═════ Supplied records

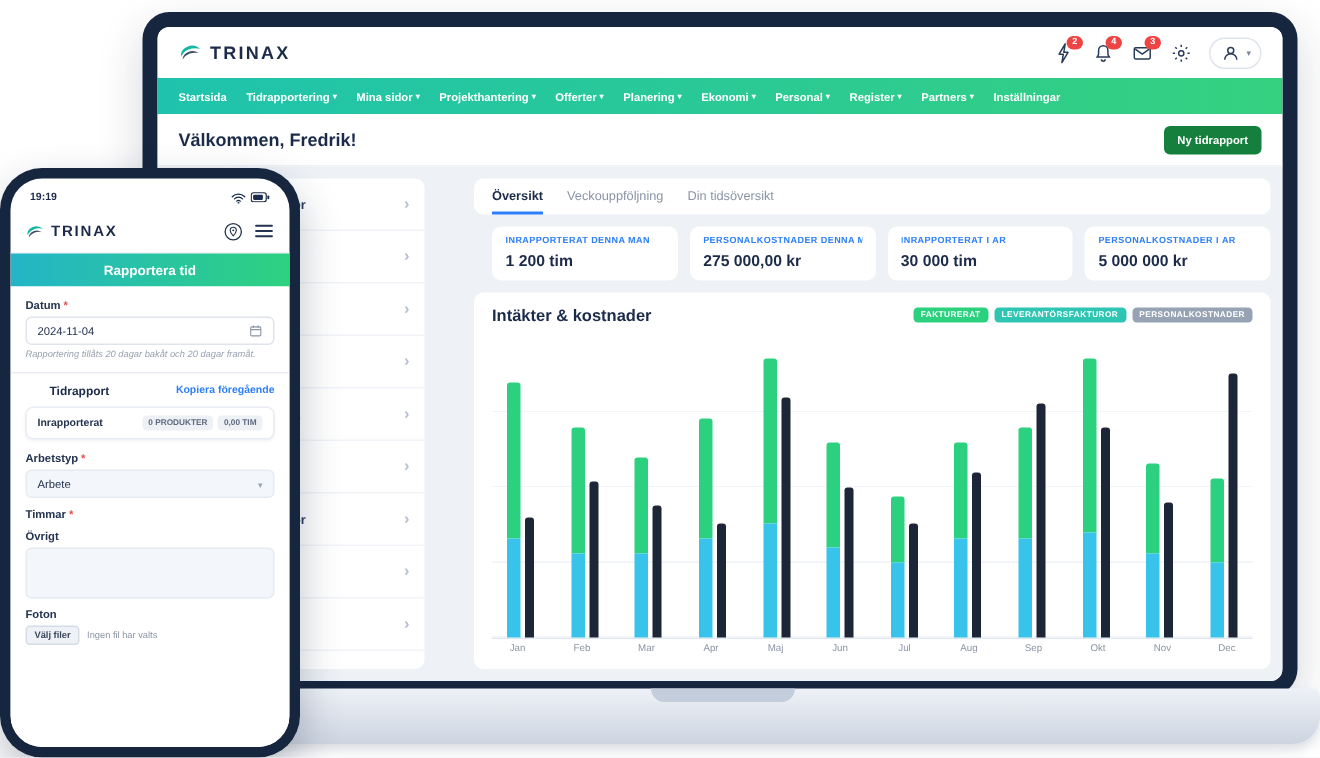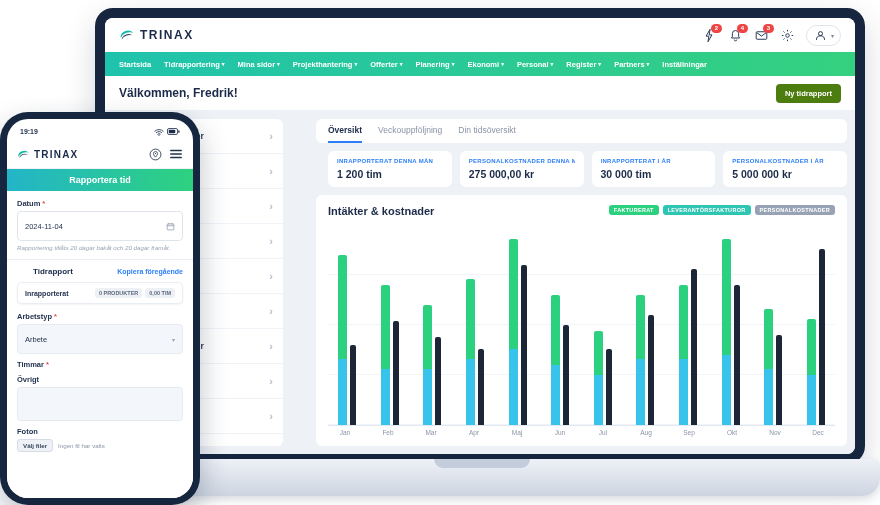--- a/index.html
+++ b/index.html
@@ -37,7 +37,7 @@
   
   .d-welcome{height:34px;background:#fff;display:flex;align-items:center;justify-content:space-between;padding:0 14px;border-bottom:1px solid #eef1f6;}
   .w-title{font-size:12px;font-weight:bold;color:#1c2b4a;}
-  .btn-blue{background:#4d7c0f;color:#fff;font-size:7.5px;font-weight:bold;border:none;border-radius:4px;padding:5px 9px;cursor:pointer;font-family:inherit;}
+  .btn-blue{background:#15803d;color:#fff;font-size:7.5px;font-weight:bold;border:none;border-radius:4px;padding:5px 9px;cursor:pointer;font-family:inherit;}
 
   
   .d-content{flex:1;background:#eef1f6;display:flex;gap:8px;padding:8px;min-height:0;}

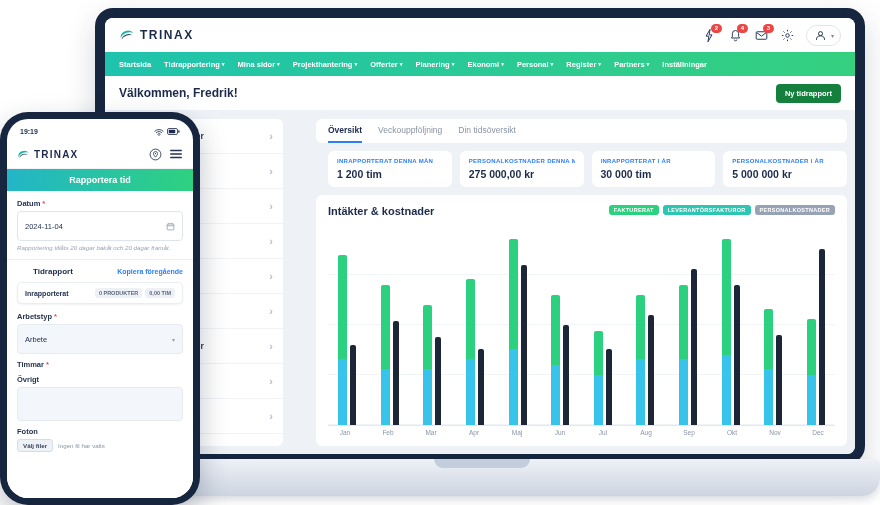--- a/index.html
+++ b/index.html
@@ -90,7 +90,7 @@
   .field{margin-bottom:6px;}
   .lbl{font-size:7.5px;font-weight:bold;color:#24334f;margin-bottom:3px;display:flex;gap:2px;}
   .req::after{content:"*";color:#e24c4c;}
-  .input,.select{height:30px;border:1px solid #dfe4ec;border-radius:4px;display:flex;align-items:center;
+  .input,.select{height:19px;border:1px solid #dfe4ec;border-radius:4px;display:flex;align-items:center;
     justify-content:space-between;padding:0 7px;font-size:7.5px;color:#24334f;background:#fff;box-sizing:border-box;}
   .input.gray,.select.gray{background:#f3f6fa;border-color:#e6ebf2;}
   .sel-caret{color:#9aa3b2;font-size:6px;}

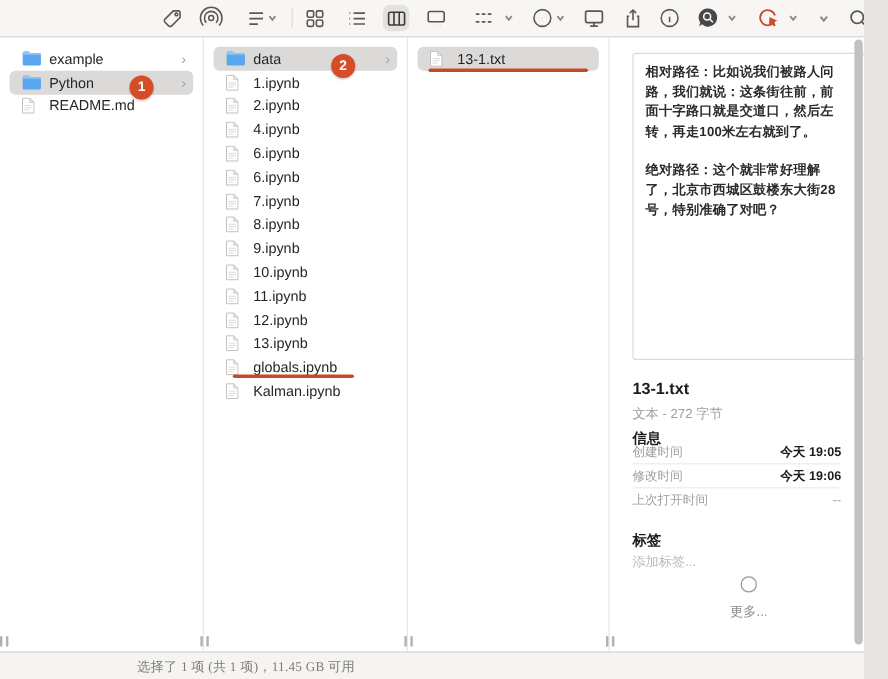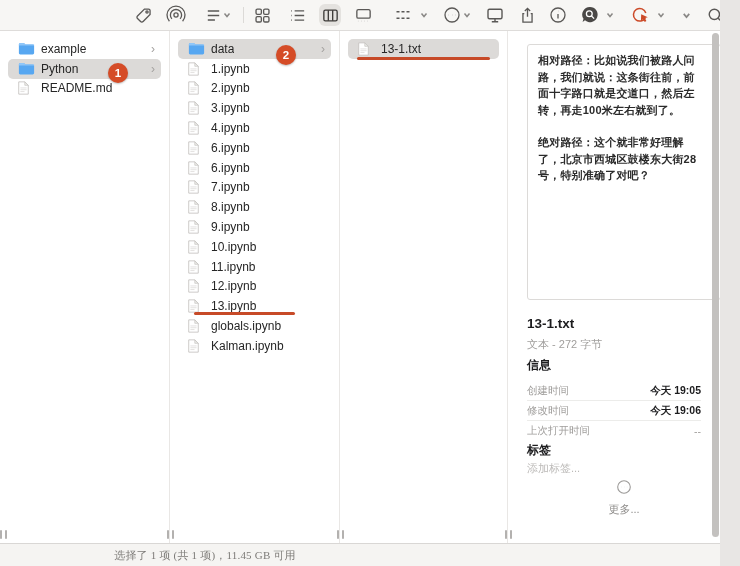--- a/index.html
+++ b/index.html
@@ -271,18 +271,6 @@
                 </g>
               </svg>
             </span>
-            <span class="flabel">3.ipynb</span>
-          </div>
-          <div class="row">
-            <span class="ficon">
-              <svg viewBox="0 0 12 15" width="11" height="14">
-                <path d="M.8.8h6.6l3.8 3.8v9.6H.8z" fill="#fff" stroke="#c2c0be" stroke-width=".9"></path>
-                <path d="M7.4.8l3.8 3.8H7.4z" fill="#ecebe9" stroke="#c2c0be" stroke-width=".7"></path>
-                <g stroke="#d8d6d4" stroke-width=".8" fill="none">
-                  <path d="M2.6 7.4h6.8M2.6 9.4h6.8M2.6 11.4h4.5"></path>
-                </g>
-              </svg>
-            </span>
             <span class="flabel">4.ipynb</span>
           </div>
           <div class="row">

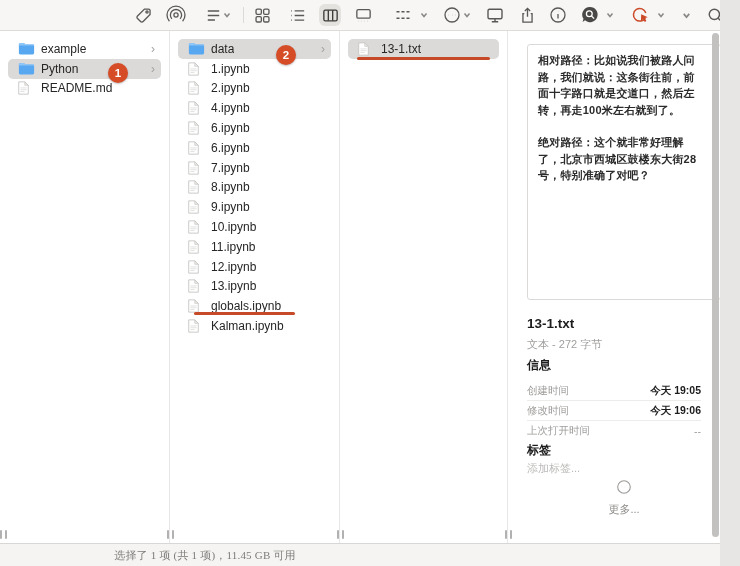--- a/index.html
+++ b/index.html
@@ -35,7 +35,7 @@
   .pv-title{position:absolute;left:19px;top:285px;font-size:13.5px;font-weight:700;color:#1c1c1e;}
   .pv-meta{position:absolute;left:19px;top:306px;font-size:11px;color:#a09e9c;}
   .pv-sec{position:absolute;left:19px;font-size:12px;font-weight:700;color:#1c1c1e;}
-  .pv-info-rows{position:absolute;left:19px;right:19px;top:350px;}
+  .pv-info-rows{position:absolute;left:19px;right:19px;top:336px;}
   .pv-irow{height:19px;display:flex;align-items:center;justify-content:space-between;font-size:10.5px;}
   .pv-irow.bordered{border-bottom:1px solid #ececea;}
   .pv-irow .ilabel{color:#a09e9c;}

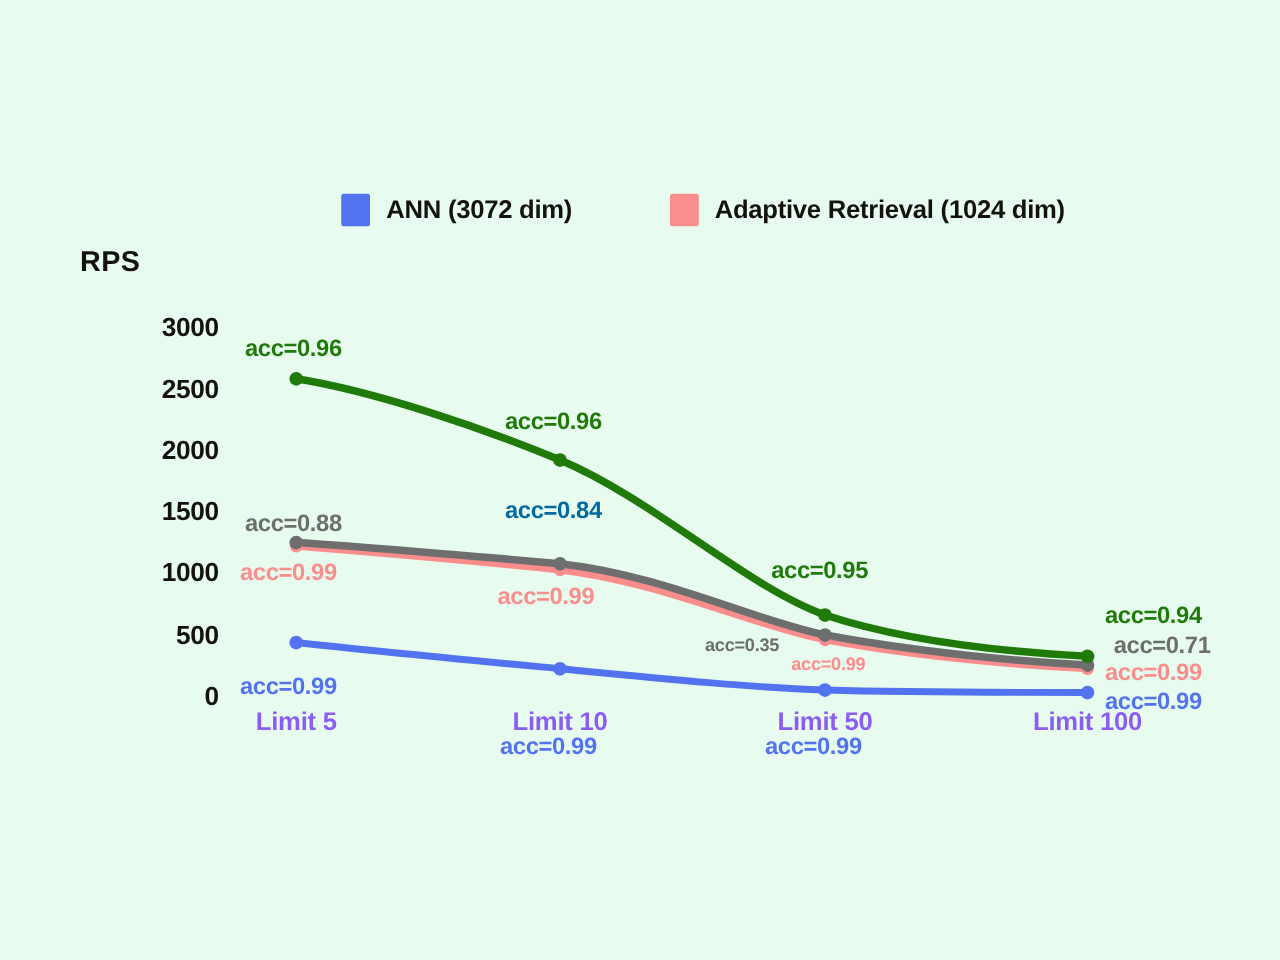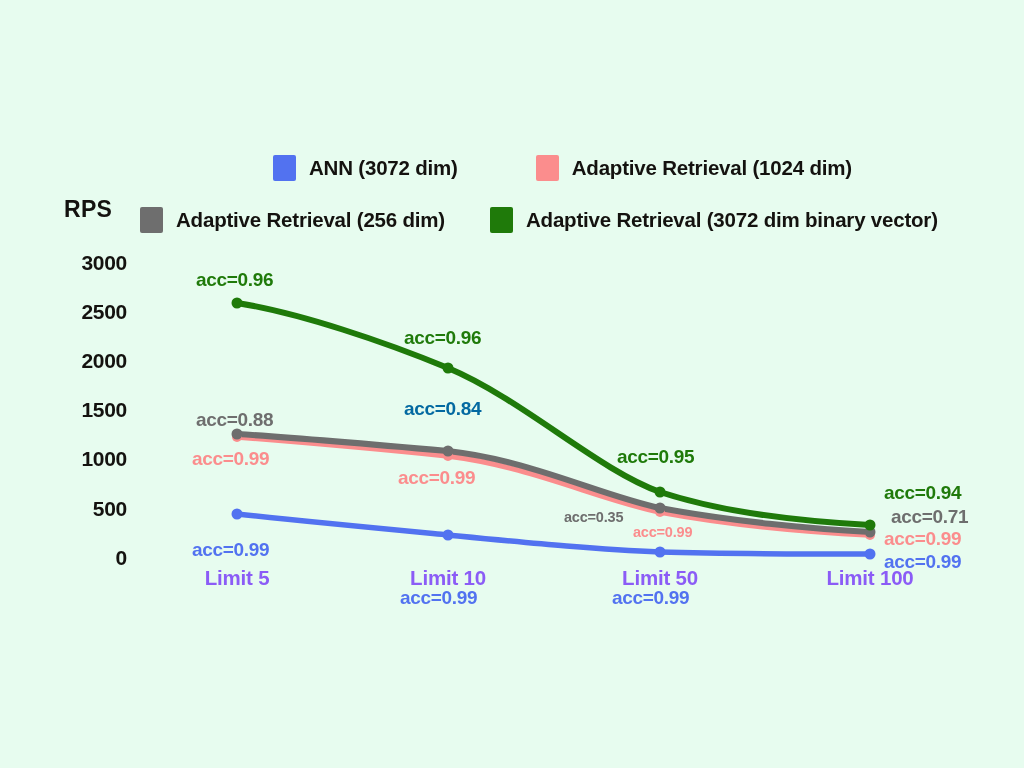--- a/index.html
+++ b/index.html
@@ -135,17 +135,6 @@
       </div>
     </div>
 
-    <div class="legend-row row2">
-      <div class="legend-item">
-        <span class="legend-swatch" style="background:#6e6e6e"></span>
-        <span class="legend-label">Adaptive Retrieval (256 dim)</span>
-      </div>
-      <span class="gap-b"></span>
-      <div class="legend-item">
-        <span class="legend-swatch" style="background:#1f7a0a"></span>
-        <span class="legend-label">Adaptive Retrieval (3072 dim binary vector)</span>
-      </div>
-    </div>
 
   </div>
 

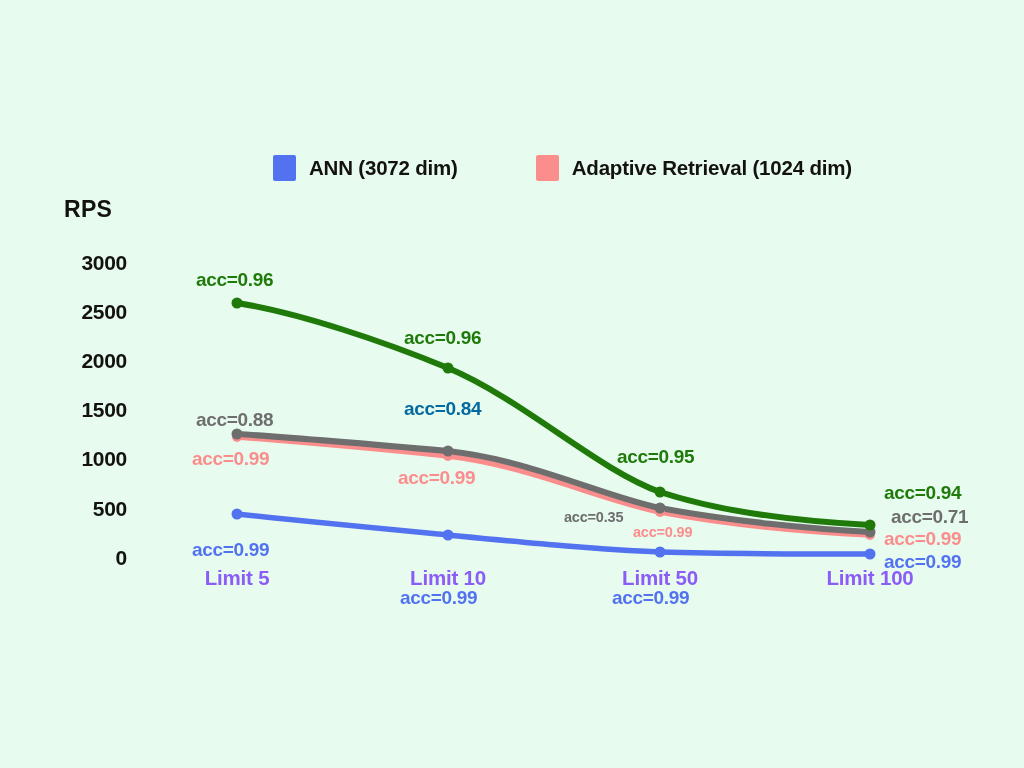--- a/index.html
+++ b/index.html
@@ -83,6 +83,7 @@
     top: 0px;
     width: 127px;
     height: 608px;
+    padding-left: 48px;
   }
 
   

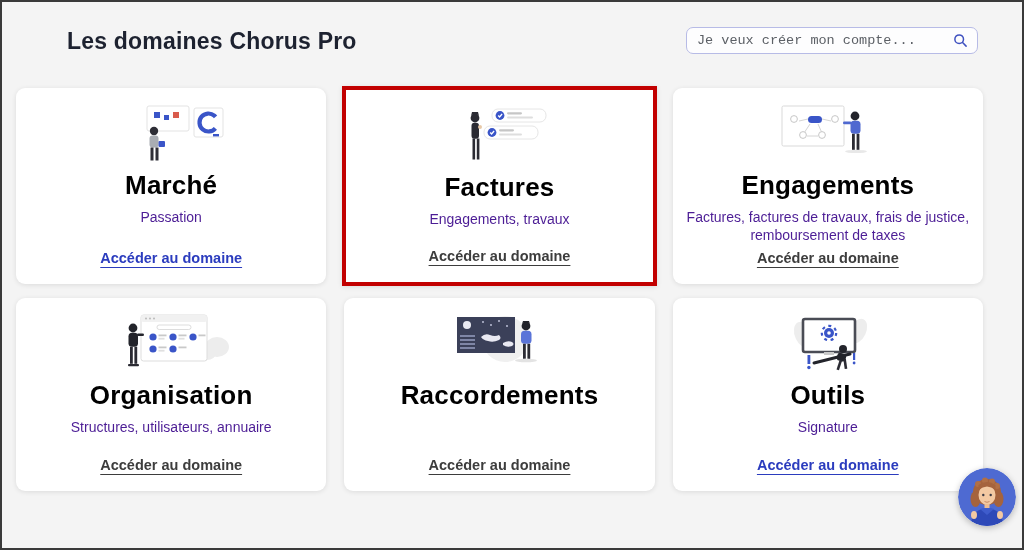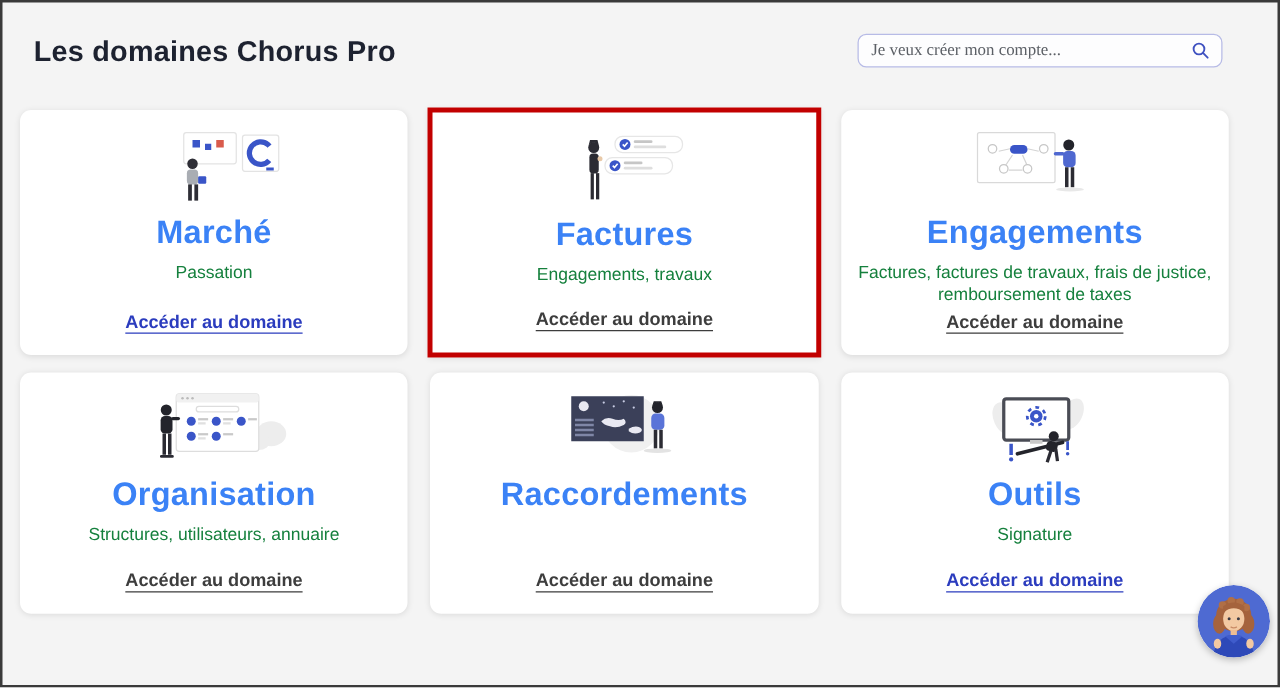--- a/index.html
+++ b/index.html
@@ -20,6 +20,7 @@
     height:86px;
     display:flex; align-items:center; justify-content:space-between;
     padding:0 44px 0 25px;
+    margin-left:40px;
   }
   .page-title {
     font-size:23px; font-weight:bold; color:#1d2230; letter-spacing:.2px;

══════════

[Problem details] Leave the pictures out, and transcribe each of the records exactly.

[Task solution]
--- a/index.html
+++ b/index.html
@@ -37,7 +37,7 @@
   
   .d-welcome{height:34px;background:#fff;display:flex;align-items:center;justify-content:space-between;padding:0 14px;border-bottom:1px solid #eef1f6;}
   .w-title{font-size:12px;font-weight:bold;color:#1c2b4a;}
-  .btn-blue{background:#4d7c0f;color:#fff;font-size:7.5px;font-weight:bold;border:none;border-radius:4px;padding:5px 9px;cursor:pointer;font-family:inherit;}
+  .btn-blue{background:#15803d;color:#fff;font-size:7.5px;font-weight:bold;border:none;border-radius:4px;padding:5px 9px;cursor:pointer;font-family:inherit;}
 
   
   .d-content{flex:1;background:#eef1f6;display:flex;gap:8px;padding:8px;min-height:0;}

--- a/index.html
+++ b/index.html
@@ -90,7 +90,7 @@
   .field{margin-bottom:6px;}
   .lbl{font-size:7.5px;font-weight:bold;color:#24334f;margin-bottom:3px;display:flex;gap:2px;}
   .req::after{content:"*";color:#e24c4c;}
-  .input,.select{height:30px;border:1px solid #dfe4ec;border-radius:4px;display:flex;align-items:center;
+  .input,.select{height:19px;border:1px solid #dfe4ec;border-radius:4px;display:flex;align-items:center;
     justify-content:space-between;padding:0 7px;font-size:7.5px;color:#24334f;background:#fff;box-sizing:border-box;}
   .input.gray,.select.gray{background:#f3f6fa;border-color:#e6ebf2;}
   .sel-caret{color:#9aa3b2;font-size:6px;}

--- a/index.html
+++ b/index.html
@@ -271,18 +271,6 @@
                 </g>
               </svg>
             </span>
-            <span class="flabel">3.ipynb</span>
-          </div>
-          <div class="row">
-            <span class="ficon">
-              <svg viewBox="0 0 12 15" width="11" height="14">
-                <path d="M.8.8h6.6l3.8 3.8v9.6H.8z" fill="#fff" stroke="#c2c0be" stroke-width=".9"></path>
-                <path d="M7.4.8l3.8 3.8H7.4z" fill="#ecebe9" stroke="#c2c0be" stroke-width=".7"></path>
-                <g stroke="#d8d6d4" stroke-width=".8" fill="none">
-                  <path d="M2.6 7.4h6.8M2.6 9.4h6.8M2.6 11.4h4.5"></path>
-                </g>
-              </svg>
-            </span>
             <span class="flabel">4.ipynb</span>
           </div>
           <div class="row">

--- a/index.html
+++ b/index.html
@@ -35,7 +35,7 @@
   .pv-title{position:absolute;left:19px;top:285px;font-size:13.5px;font-weight:700;color:#1c1c1e;}
   .pv-meta{position:absolute;left:19px;top:306px;font-size:11px;color:#a09e9c;}
   .pv-sec{position:absolute;left:19px;font-size:12px;font-weight:700;color:#1c1c1e;}
-  .pv-info-rows{position:absolute;left:19px;right:19px;top:350px;}
+  .pv-info-rows{position:absolute;left:19px;right:19px;top:336px;}
   .pv-irow{height:19px;display:flex;align-items:center;justify-content:space-between;font-size:10.5px;}
   .pv-irow.bordered{border-bottom:1px solid #ececea;}
   .pv-irow .ilabel{color:#a09e9c;}

--- a/index.html
+++ b/index.html
@@ -135,17 +135,6 @@
       </div>
     </div>
 
-    <div class="legend-row row2">
-      <div class="legend-item">
-        <span class="legend-swatch" style="background:#6e6e6e"></span>
-        <span class="legend-label">Adaptive Retrieval (256 dim)</span>
-      </div>
-      <span class="gap-b"></span>
-      <div class="legend-item">
-        <span class="legend-swatch" style="background:#1f7a0a"></span>
-        <span class="legend-label">Adaptive Retrieval (3072 dim binary vector)</span>
-      </div>
-    </div>
 
   </div>
 

--- a/index.html
+++ b/index.html
@@ -83,6 +83,7 @@
     top: 0px;
     width: 127px;
     height: 608px;
+    padding-left: 48px;
   }
 
   

--- a/index.html
+++ b/index.html
@@ -20,6 +20,7 @@
     height:86px;
     display:flex; align-items:center; justify-content:space-between;
     padding:0 44px 0 25px;
+    margin-left:40px;
   }
   .page-title {
     font-size:23px; font-weight:bold; color:#1d2230; letter-spacing:.2px;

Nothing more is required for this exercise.